**Before-and-after object lists**
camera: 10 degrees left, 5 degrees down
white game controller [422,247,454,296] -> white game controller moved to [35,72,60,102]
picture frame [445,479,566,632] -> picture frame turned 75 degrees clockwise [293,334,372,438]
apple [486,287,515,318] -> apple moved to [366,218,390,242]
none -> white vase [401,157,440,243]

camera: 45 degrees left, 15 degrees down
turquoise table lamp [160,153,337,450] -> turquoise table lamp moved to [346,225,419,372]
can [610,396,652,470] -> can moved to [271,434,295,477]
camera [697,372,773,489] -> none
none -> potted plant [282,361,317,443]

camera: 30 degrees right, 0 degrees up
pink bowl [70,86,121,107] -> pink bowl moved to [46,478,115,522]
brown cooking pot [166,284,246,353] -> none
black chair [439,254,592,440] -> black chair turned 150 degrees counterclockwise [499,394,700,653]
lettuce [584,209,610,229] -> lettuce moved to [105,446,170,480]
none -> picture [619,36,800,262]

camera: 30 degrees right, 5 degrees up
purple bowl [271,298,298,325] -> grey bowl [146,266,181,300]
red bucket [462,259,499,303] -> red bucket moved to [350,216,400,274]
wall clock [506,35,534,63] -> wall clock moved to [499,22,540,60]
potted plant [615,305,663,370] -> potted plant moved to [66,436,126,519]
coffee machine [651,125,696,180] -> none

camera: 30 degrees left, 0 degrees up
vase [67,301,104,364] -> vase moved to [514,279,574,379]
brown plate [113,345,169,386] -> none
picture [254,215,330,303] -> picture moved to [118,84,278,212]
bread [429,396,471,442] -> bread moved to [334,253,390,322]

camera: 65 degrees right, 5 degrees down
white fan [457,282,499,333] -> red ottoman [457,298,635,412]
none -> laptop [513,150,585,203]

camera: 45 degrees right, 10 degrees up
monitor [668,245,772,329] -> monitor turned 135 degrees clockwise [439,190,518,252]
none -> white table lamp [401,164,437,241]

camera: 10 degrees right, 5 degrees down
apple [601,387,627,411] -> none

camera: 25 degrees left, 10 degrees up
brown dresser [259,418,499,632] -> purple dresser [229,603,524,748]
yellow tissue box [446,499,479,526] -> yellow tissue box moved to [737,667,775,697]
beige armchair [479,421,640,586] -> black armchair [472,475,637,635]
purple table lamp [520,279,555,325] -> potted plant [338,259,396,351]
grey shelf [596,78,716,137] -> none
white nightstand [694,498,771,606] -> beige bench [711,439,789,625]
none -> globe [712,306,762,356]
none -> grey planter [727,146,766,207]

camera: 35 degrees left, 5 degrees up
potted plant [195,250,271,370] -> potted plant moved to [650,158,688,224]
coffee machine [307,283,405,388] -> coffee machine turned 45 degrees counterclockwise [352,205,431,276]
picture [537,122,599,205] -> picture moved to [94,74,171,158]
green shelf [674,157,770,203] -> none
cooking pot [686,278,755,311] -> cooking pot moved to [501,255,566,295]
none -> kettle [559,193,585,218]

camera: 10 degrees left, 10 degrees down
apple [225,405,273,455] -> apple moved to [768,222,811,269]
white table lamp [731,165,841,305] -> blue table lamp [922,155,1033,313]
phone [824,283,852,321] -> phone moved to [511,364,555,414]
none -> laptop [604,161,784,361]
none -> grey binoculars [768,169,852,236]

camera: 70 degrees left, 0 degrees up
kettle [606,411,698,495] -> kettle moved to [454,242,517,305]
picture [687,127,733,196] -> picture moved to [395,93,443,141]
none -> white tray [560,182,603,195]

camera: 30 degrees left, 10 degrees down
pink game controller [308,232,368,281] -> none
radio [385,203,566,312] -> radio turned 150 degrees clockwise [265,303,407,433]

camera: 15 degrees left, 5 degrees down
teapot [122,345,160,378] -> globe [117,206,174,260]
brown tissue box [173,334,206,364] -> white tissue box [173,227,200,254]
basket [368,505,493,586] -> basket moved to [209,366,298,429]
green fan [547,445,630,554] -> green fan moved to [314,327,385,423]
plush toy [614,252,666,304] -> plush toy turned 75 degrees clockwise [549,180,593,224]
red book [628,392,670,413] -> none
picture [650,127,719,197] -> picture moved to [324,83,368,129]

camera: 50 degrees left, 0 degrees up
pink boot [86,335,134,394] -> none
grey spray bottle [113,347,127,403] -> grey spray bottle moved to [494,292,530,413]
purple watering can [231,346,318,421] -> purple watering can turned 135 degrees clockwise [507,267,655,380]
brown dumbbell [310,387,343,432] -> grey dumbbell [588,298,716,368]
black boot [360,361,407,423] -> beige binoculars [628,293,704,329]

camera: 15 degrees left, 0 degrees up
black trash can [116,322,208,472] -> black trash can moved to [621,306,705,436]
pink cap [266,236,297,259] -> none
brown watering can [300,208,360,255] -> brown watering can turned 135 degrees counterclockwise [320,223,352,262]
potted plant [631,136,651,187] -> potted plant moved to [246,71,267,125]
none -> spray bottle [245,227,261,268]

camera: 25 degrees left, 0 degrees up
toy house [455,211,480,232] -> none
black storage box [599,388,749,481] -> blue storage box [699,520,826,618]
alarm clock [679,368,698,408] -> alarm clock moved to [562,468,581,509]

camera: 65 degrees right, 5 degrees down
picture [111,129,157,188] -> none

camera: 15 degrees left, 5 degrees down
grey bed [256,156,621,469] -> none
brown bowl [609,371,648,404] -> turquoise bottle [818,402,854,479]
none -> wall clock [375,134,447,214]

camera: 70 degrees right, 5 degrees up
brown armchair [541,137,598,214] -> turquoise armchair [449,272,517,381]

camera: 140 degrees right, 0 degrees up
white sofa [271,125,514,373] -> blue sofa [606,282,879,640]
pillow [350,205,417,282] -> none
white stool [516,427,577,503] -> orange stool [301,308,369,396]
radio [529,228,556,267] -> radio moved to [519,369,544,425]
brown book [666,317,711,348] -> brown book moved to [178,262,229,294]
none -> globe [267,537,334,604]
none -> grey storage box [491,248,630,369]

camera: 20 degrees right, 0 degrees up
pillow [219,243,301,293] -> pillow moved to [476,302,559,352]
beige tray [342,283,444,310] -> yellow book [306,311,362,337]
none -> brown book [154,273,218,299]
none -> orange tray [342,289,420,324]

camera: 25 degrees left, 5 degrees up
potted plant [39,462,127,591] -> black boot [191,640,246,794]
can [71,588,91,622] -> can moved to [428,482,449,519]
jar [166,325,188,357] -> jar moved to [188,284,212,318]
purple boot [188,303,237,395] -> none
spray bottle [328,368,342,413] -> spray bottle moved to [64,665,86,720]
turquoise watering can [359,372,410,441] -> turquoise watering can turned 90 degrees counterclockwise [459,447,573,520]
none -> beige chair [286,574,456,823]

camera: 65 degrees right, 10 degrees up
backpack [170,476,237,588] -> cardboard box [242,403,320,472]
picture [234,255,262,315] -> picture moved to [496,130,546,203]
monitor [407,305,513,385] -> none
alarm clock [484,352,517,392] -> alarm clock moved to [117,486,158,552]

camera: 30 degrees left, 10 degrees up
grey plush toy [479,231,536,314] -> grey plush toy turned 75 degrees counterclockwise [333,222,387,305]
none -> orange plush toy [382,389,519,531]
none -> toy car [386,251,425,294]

**Try it**
Please find every line in the records that contains the word "machine", and copy it out.

**Output for this exercise**
coffee machine [651,125,696,180] -> none
coffee machine [307,283,405,388] -> coffee machine turned 45 degrees counterclockwise [352,205,431,276]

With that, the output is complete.